Hinzu kommt, dass auch die EU nur eingeschränkt als leuchtendes Vorbild taugt. Beispiel Schutzgebiete: Zwar ist in der EU manches besser als woanders, dennoch zeigt Natura 2000, das europäische Schutzgebietsnetz, ähnliche Defizite auf, wie sie die die EU mit Blick auf andere Teile der Welt beklagt: Der tatsächliche Schutz ist oftmals mangelhaft, ein Managementplan nicht vorgesehen, die Bürgerbeteiligung ist unzureichend. Überdies werden für Natura 2000 nur etwa 20 Prozent der erforderlichen Mittel bereitgestellt. Wenn, so fragt man sich in Entwicklungsländern, die reiche EU ihren eigenen Forderungen nicht genügen kann, warum sollen dann ausgerechnet die armen Länder zum Vorreiter werden?
Fazit: Die Sache mit der Erhaltung der biologischen Vielfalt geht weit über das hinaus, was man gemeinhin unter Naturschutz versteht. Erfolgreich wird die Konferenz nur sein können, wenn die gemeinsame Sorge um biologische Vielfalt in den Kontext globaler Gerechtigkeit gestellt wird. Es macht keinen Sinn, wie die EU darüber zu jammern, dass Brasilien jeden Fortschritt beim Arbeitsprogramm der Konvention zu Schutzgebieten verweigert, wenn die Europäer gleichzeitig die Positionen Brasiliens zum internationalen Patentrecht beständig ignorieren.

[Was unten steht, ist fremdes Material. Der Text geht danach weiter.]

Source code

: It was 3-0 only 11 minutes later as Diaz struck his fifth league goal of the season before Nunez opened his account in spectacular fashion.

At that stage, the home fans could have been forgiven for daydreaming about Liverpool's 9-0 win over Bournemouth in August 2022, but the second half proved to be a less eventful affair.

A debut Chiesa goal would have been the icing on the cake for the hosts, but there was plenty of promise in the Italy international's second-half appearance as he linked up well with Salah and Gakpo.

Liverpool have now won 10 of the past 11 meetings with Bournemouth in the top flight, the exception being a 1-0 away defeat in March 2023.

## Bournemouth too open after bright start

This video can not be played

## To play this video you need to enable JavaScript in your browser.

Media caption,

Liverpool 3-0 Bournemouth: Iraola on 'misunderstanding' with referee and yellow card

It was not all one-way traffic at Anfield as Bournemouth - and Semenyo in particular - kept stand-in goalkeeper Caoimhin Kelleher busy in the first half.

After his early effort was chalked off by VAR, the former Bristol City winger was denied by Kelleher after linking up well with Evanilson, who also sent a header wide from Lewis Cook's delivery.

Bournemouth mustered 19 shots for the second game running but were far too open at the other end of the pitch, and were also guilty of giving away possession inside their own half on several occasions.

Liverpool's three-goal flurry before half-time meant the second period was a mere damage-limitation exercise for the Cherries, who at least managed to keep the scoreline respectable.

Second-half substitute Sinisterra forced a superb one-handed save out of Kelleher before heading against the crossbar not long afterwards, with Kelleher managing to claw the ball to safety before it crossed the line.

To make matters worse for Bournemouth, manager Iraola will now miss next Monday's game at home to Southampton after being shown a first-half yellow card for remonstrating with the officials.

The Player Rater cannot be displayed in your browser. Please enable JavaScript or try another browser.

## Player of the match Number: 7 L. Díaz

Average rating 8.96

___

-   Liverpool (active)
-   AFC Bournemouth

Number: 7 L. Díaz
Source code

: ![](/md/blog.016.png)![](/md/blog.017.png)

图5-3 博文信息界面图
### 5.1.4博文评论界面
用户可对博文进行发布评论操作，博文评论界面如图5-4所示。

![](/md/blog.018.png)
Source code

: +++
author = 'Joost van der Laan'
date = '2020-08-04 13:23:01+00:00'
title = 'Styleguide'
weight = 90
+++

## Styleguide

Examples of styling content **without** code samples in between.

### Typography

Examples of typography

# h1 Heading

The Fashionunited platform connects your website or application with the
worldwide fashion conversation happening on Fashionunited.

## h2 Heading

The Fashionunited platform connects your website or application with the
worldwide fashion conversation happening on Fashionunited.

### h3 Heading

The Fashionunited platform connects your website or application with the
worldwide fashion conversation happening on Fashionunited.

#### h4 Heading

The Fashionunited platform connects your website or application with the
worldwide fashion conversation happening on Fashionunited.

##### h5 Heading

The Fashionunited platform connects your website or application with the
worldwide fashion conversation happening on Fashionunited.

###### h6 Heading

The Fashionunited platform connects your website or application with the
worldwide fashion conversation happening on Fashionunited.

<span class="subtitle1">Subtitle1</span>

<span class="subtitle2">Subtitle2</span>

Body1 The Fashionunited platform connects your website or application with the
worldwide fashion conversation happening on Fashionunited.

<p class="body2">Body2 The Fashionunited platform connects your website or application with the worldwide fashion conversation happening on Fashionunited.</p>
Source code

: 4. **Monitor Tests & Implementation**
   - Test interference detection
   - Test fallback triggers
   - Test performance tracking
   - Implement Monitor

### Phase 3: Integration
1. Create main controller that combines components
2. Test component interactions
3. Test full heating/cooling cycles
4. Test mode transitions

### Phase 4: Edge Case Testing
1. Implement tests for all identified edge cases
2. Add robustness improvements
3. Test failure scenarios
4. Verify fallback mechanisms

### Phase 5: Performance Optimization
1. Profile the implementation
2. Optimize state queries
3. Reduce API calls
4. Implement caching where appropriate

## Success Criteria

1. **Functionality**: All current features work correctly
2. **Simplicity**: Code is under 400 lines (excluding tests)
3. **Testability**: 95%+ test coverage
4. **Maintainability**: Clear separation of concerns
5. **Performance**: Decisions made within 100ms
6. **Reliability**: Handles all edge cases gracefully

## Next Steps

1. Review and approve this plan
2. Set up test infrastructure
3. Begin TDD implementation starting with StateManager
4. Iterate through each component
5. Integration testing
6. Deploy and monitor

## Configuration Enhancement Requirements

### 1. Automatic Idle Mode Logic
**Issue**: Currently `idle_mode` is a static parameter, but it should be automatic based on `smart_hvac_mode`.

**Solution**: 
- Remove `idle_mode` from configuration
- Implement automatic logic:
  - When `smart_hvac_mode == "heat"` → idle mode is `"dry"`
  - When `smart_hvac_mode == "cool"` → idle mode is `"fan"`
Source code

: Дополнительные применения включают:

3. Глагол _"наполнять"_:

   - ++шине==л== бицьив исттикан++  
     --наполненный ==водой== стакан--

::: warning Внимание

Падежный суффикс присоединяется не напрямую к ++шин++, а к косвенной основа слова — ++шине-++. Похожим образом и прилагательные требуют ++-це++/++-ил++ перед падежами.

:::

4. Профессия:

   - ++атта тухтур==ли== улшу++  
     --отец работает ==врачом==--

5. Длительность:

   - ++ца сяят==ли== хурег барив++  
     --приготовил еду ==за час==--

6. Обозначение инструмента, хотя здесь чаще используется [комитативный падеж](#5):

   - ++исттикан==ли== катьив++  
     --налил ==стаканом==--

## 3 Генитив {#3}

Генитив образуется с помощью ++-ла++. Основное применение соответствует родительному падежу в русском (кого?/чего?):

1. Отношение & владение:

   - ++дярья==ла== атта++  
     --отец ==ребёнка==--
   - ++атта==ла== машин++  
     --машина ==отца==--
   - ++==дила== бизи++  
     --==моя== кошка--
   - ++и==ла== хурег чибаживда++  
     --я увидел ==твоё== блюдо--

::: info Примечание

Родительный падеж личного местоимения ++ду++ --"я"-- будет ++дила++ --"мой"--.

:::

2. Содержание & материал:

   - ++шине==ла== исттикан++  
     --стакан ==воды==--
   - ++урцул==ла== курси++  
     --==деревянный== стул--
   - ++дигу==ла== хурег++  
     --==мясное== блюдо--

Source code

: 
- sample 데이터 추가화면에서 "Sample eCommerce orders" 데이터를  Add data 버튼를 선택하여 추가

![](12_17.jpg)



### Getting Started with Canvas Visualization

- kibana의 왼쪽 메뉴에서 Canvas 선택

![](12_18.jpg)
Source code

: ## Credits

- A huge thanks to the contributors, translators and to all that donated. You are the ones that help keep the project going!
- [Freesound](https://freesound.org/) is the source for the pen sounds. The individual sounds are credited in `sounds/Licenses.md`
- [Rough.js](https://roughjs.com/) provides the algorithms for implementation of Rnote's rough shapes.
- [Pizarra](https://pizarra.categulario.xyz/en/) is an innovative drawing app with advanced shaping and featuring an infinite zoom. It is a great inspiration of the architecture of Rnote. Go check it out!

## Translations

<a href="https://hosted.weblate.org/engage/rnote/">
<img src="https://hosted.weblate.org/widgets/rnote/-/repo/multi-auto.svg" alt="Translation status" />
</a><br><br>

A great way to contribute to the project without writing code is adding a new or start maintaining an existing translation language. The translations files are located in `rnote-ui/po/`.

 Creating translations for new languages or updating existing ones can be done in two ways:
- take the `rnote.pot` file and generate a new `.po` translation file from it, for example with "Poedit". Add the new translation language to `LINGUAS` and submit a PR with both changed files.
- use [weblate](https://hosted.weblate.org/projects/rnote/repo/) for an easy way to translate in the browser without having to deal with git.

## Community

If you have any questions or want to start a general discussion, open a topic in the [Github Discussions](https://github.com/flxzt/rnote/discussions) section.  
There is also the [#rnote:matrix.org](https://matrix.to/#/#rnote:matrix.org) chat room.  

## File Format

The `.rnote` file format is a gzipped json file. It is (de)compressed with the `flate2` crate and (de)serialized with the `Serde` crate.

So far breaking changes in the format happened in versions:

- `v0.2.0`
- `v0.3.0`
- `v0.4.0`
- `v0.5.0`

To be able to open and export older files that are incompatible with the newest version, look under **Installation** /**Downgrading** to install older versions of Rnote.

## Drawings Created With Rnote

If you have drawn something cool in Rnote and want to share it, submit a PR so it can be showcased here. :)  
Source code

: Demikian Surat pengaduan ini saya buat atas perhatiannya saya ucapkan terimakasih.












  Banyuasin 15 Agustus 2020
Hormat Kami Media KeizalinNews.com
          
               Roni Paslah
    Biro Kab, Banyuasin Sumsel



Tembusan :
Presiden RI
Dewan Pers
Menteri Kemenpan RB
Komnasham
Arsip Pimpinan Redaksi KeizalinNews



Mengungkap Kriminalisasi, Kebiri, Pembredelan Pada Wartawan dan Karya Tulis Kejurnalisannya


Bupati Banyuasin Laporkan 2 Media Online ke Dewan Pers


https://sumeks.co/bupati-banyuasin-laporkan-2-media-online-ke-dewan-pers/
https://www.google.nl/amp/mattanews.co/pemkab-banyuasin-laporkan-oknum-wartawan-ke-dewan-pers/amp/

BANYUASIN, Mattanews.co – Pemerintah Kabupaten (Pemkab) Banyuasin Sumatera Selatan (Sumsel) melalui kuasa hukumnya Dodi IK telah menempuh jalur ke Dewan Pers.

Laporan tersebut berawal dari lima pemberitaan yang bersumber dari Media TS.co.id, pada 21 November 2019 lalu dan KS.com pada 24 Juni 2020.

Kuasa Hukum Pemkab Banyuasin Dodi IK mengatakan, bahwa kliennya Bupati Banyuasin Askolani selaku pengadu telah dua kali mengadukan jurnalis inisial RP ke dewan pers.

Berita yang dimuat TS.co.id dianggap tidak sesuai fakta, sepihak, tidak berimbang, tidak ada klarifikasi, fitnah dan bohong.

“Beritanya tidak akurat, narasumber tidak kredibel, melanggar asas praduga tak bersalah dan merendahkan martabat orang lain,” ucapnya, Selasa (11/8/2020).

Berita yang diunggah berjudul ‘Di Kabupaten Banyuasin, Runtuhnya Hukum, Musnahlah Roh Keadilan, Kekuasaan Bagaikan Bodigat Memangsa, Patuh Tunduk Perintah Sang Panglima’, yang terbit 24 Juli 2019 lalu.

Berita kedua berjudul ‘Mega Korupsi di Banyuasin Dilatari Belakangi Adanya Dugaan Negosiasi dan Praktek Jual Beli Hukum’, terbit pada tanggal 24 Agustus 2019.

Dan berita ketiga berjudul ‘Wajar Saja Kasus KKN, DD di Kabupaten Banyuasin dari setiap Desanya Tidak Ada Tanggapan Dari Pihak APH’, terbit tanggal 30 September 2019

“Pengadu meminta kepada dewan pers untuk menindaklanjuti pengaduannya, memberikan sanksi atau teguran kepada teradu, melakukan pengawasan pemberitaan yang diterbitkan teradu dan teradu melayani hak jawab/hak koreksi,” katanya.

Europa muss sich an die eigene Nase fassen, beim Patentrecht, bei der Finanzierung von Schutzgebieten oder der Nachfrage nach billigem Holz und anderen Rohstoffen. Sonst tut sich eine gewaltige Glaubwürdigkeitslücke auf. Diese schließt man bekanntlich nicht auf internationalen Konferenzen.